WORK TO BE COMPLETED:
Transcribe, without alteration, only the lines from the one containing "[459,303,539,318] L'empathie ->" through the last line of the material, both ends included.

MATERIAL FOR THE TASK:
===============
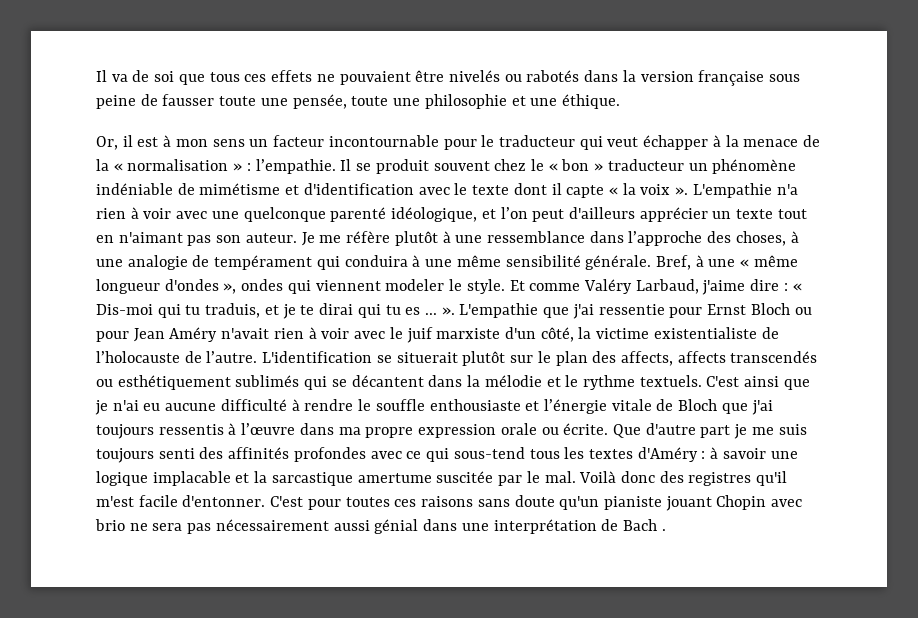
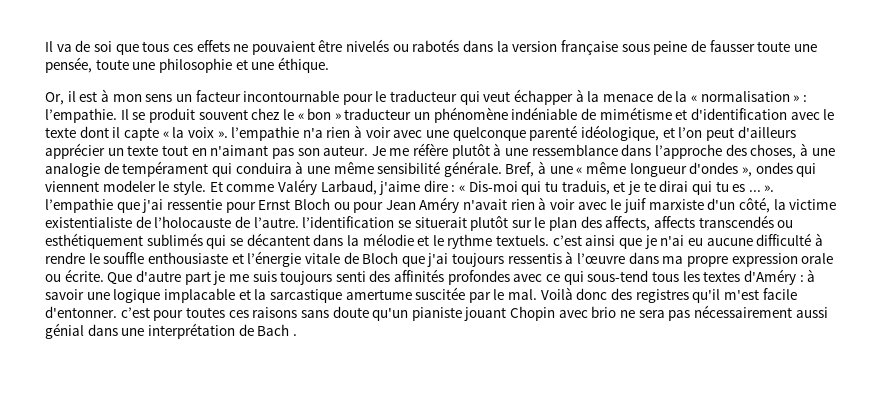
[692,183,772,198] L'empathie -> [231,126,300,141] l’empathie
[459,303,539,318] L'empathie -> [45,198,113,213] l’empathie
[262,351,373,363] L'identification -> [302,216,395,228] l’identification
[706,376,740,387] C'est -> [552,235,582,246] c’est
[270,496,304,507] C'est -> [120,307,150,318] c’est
===============
RESULT OF THIS TASK:
[459,303,539,318] L'empathie -> [45,198,113,213] l’empathie
[262,351,373,363] L'identification -> [302,216,395,228] l’identification
[706,376,740,387] C'est -> [552,235,582,246] c’est
[270,496,304,507] C'est -> [120,307,150,318] c’est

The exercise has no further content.